Gabinete paralelo: atuação de grupos extraoficiais é marca do governo, diz analista
Atuação de grupos extraoficiais é marca do governo, diz analista
A Comissão Parlamentar de Inquérito (CPI) da Covid tem revelado que a política de condução do enfrentamento à pandemia do governo Jair Bolsonaro (sem partido) foi coordenada por um grupo informal de assessores com atuação sistemática dentro do Ministério da Saúde.
Chamado de “gabinete paralelo”, o grupo seria formado por médicos e empresários que aderiram ao negacionismo defendido pelo presidente.
Segundo a analista política, Monalisa Soares, a atuação de grupos paralelos não está restrita ao Ministério da Saúde, mas permeia todo o governo Bolsonaro.
“É sempre um conjunto de pessoas, que não são necessariamente vinculados a cargos do governo, mas que preservam as matrizes ideológicas e puristas que seriam o marco que trouxe esse grupo ao poder e que demarcaram suas questões.”, declara Soares
Defesa de tratamento sem comprovação científica, imunização de rebanho, e negação sistemática de compra de vacinas foram os focos de atuação do grupo, que teria influenciado na demissão de dois ministros da Saúde, Henrique Mandetta e Nelson Teich.
CPI
Ambos, em depoimento à CPI, citaram a existência de um “ministério paralelo”, que seria contrário às orientações da Organização Mundial da Saúde, e influenciava as decisões presidenciais sobre a pandemia.
“Fui chamado ao terceiro andar [do Palácio do Planalto] porque tinha lá uma reunião com vários ministros e médicos que iam propor esse negócio de cloroquina (…). Quer dizer, ele [Bolsonaro] tinha esse assessoramento paralelo”, afirmou Mandetta à CPI.
“Nesse dia, havia sobre a mesa, por exemplo, um papel não-timbrado de um decreto presidencial para que fosse sugerido naquela reunião que se mudasse a bula da cloroquina na Anvisa, colocando na bula a indicação da cloroquina para coronavírus”, descreveu ele em um dos pontos mais importantes do depoimento.
A infectologista, Rachel Stucchi, afirma que sabia da existência de profissionais da saúde assessorando o presidente Bolsonaro nas decisões sobre tratamento precoce, mas se surpreendeu com a estrutura da organização paralela revelada pela CPI.
“Não tínhamos dado um nome pra esse gabinete paralelo, mas sabíamos de vários colegas nossos. A gente já sabia, mas não com esse nome, e nem que tinha reunião com protocolos prontos, mudança de bula. Na minha imaginação não chegava que eles fariam tudo isso”, aponta.
Protagonistas e efeitos colaterais
Os atores citados como mais influentes durante a CPI da pandemia foram: o empresário Carlos Wizard, dono da rede idiomas com mesmo nome, o deputado Osmar Terra, que negou a gravidade do vírus desde o início da crise sanitária, e Mayra Pinheiro, secretária de Gestão de Trabalho e da Educação do Ministério da Saúde, conhecida como Capitã Cloroquina.
O efeito das estratégias do gabinete são fáceis de perceber: o crescimento exponencial de novos casos no país, uma média de 1.823 óbitos por dia, um sistema de saúde colapsado e uma campanha de vacinação sem data para terminar.
Segundo Raquel Stucchi, se a política do Ministério da Saúde não tivesse sido pautada por esse grupo, hoje o cenário poderia ser muito diferente.
“Se em agosto tivéssemos conversado com a Pfizer, acredito que estaríamos próximos dos 70%[vacinados]. Acho que próximo do que a Europa está vivendo hoje.
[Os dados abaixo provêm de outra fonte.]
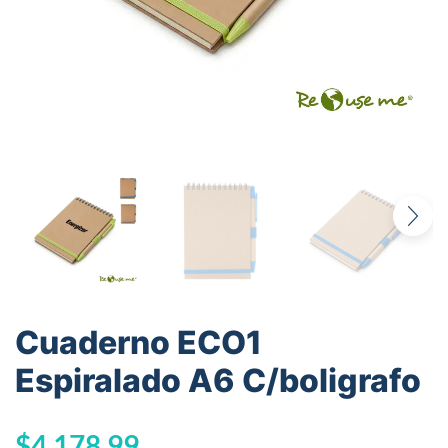
Cuaderno ECO1
Espiralado A6 C/boligrafo
$
4.178,99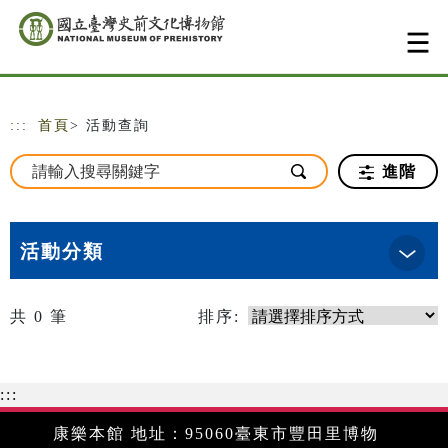
跳到主要內容
網站導覽
:::
首頁
> 活動查詢
進階
活動分類
共
0
筆
排序:
:::
康樂本館 地址：95060臺東市豐田里博物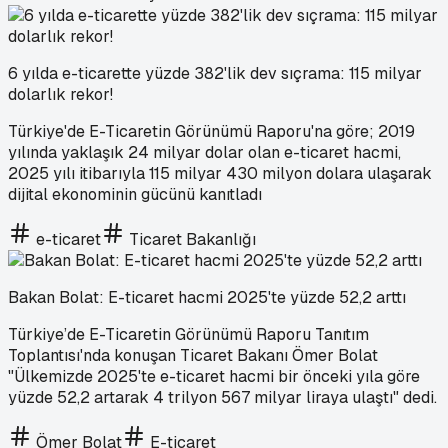
6 yılda e-ticarette yüzde 382'lik dev sıçrama: 115 milyar
dolarlık rekor!
Türkiye'de E-Ticaretin Görünümü Raporu'na göre; 2019
yılında yaklaşık 24 milyar dolar olan e-ticaret hacmi,
2025 yılı itibarıyla 115 milyar 430 milyon dolara ulaşarak
dijital ekonominin gücünü kanıtladı
e-ticaret
Ticaret Bakanlığı
Bakan Bolat: E-ticaret hacmi 2025'te yüzde 52,2 arttı
Türkiye’de E-Ticaretin Görünümü Raporu Tanıtım
Toplantısı'nda konuşan Ticaret Bakanı Ömer Bolat
"Ülkemizde 2025'te e-ticaret hacmi bir önceki yıla göre
yüzde 52,2 artarak 4 trilyon 567 milyar liraya ulaştı" dedi.
Ömer Bolat
E-ticaret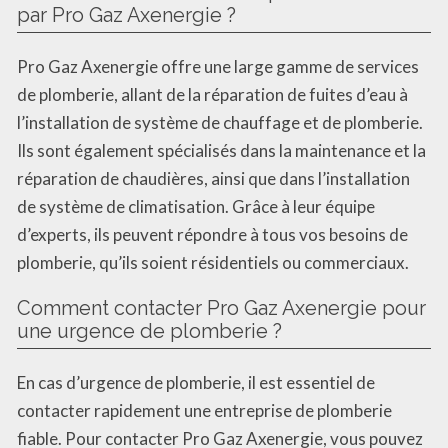
par Pro Gaz Axenergie ?
Pro Gaz Axenergie offre une large gamme de services
de plomberie, allant de la réparation de fuites d’eau à
l’installation de système de chauffage et de plomberie.
Ils sont également spécialisés dans la maintenance et la
réparation de chaudières, ainsi que dans l’installation
de système de climatisation. Grâce à leur équipe
d’experts, ils peuvent répondre à tous vos besoins de
plomberie, qu’ils soient résidentiels ou commerciaux.
Comment contacter Pro Gaz Axenergie pour
une urgence de plomberie ?
En cas d’urgence de plomberie, il est essentiel de
contacter rapidement une entreprise de plomberie
fiable. Pour contacter Pro Gaz Axenergie, vous pouvez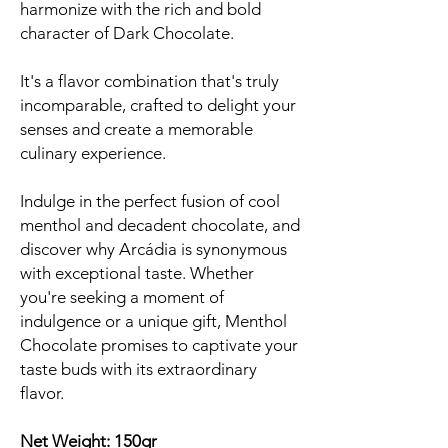
harmonize with the rich and bold
character of Dark Chocolate.
It's a flavor combination that's truly
incomparable, crafted to delight your
senses and create a memorable
culinary experience.
Indulge in the perfect fusion of cool
menthol and decadent chocolate, and
discover why Arcádia is synonymous
with exceptional taste. Whether
you're seeking a moment of
indulgence or a unique gift, Menthol
Chocolate promises to captivate your
taste buds with its extraordinary
flavor.
Net Weight: 150gr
Já podendo sair, quase sem máscara. Mas acho que vamos adiar por mais de um ano.”, conclui.
Desdobramentos
Segundo a analista política Monalisa Soares, ainda não está claro qual pode ser a responsabilização criminal sobre o gabinete paralelo.
“Nas primeiras semanas da CPI, o governo sofreu um desgaste. A gente viu isso no aumento da reprovação do presidente e na queda da pesquisa de intenção de votos para 2022.”, afirma Soares.
“A gente saiu de uma eleição onde o polo aglutinador foi o antipetismo, e a gente pode estar caminhando para uma em que o polo vai ser o antibolsonarismo”, destaca.
Neste sábado (29), protestos em todo o país pedem a saída de Jair Bolsonaro, vacina no braço e comida no prato!